GDC Microtalks: "I Want The Pride And Prejudice Of Games"

| 12 Mar 2010 16:34

A fixture at the Game Developers Conference, microtalks are a chance for designers to speak on short topics like pirate parties and love in games.

Kelle Santiago: An online rave would be awesome.

Gary Penn: Define memorable moments.

Chaim Gingold: Tricksters like Loki make the world. Use the instincts of his adversaries against them. Tricksters are flexible. Tricksters are culture heroes. "Hackers and game designers took the fire of computation down from the Gods." Escape the trap of a paycheck, to make more interesting games. Playing with dirt is a culture specific thing, and it's okay to get dirty or use dirt as a building block.

Jane Pinckard: I'm short [she prettily moves down the mic] Love is a really interesting thing to think about. Alistair, from Dragon Age has a lot of fans on Facebook. Games target the neo-cortex and the reptilian parts of the human brain but they are just now targeting the limbic system, where "love" is felt. Final Fantasy 8 was about a love story. Nintendogs was about love. Make a great first date in a game, use humor, use adrenaline-filled moements. Why not use expressions in more games? "I'd like to blow a kiss to Alistair after he does something awesome." "Love is a complex battlefield." "I don't care about the Citizen Kane of games, I want the Pride and Prejudice of games."

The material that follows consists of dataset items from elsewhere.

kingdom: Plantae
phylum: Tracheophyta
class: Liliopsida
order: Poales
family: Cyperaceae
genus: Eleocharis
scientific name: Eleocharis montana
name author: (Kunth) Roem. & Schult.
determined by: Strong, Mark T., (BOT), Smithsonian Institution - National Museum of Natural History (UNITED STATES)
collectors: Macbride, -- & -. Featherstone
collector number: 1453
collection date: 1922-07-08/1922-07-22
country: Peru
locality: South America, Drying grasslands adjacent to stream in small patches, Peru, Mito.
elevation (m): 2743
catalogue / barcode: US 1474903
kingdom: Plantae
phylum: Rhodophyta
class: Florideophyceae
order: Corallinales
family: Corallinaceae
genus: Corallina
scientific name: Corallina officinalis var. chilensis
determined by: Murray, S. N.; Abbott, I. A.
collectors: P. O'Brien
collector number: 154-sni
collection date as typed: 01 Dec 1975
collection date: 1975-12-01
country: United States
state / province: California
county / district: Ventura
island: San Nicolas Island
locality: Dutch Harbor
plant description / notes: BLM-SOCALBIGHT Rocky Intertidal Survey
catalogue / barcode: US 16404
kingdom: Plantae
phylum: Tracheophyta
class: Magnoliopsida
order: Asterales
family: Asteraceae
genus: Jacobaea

Ian Bogost: Ezra Pound's short poem about the metro. This is just to say by William Carlos Williams and The Red Wheelbarrow. Imagism is important. "The reader does not receive the message of the poem but excavates it." Much like games. "A player is the archaeologist of the ancient civilization that is a game's creator."

Margaret Robinson: Papa Sangre is an iPhone audio only game set in a Mexican day of the dead underworld. She then asked the audience how much they'd be willing to pay for it based on a flyer she passed out earlier. Half the room didn't go higher than $4.99 while the other topped out at $2.99 but that was because she mind-controlled us. The flyers had different release dates and the higher number elicited a more expensive audience than the lower number. Perception of players is therefore really important. "Don't forget to learn the hacks, because they are really powerful."

Sam Roberts: Director of IGF. Theater writer, adapted works of fiction for the stage. Brecht and Hunter S Thompson both use supertext clearly stating who the speaker is. The labels of games work similarly: a game in which you shoot other characters is much different than a game in which you don't. Labels are important. "Most games do not have well thought-out placards." "Say something with your games."

Jesse Schell: Interconnected system of games called the Gameocalypse. In the year 2020, computers will be 30 times cheaper than they are now. Games are everywhere by rambling off a list of social games ended with "Whatever the hell happens in Four Square." "Did you rebel when Shea Stadium was called Citibank stadium? If you did rebel, it didn't do any good." Games therefore are going to expand into marketing and he showed a funny slide: "Achievement unlocked: You Drank 1,000 Cokes!" "Is money always going to win?" "Wake the hell up," and "Figure out which side you are on."

Suzanne Seggerman: Cofounded Games For Change. "We all know that games are important part of our culture, perhaps the most influential of this century." Bob Dylan was on a list of the top 10 influential people (not just musicians), because he chose to change the world with his music. An Inconvenient Truth changed the world with a voiceover by a stilted robotic politician. So many oscar nominated films were vehicles for change, included The Hurt Locker. The same can be done for games.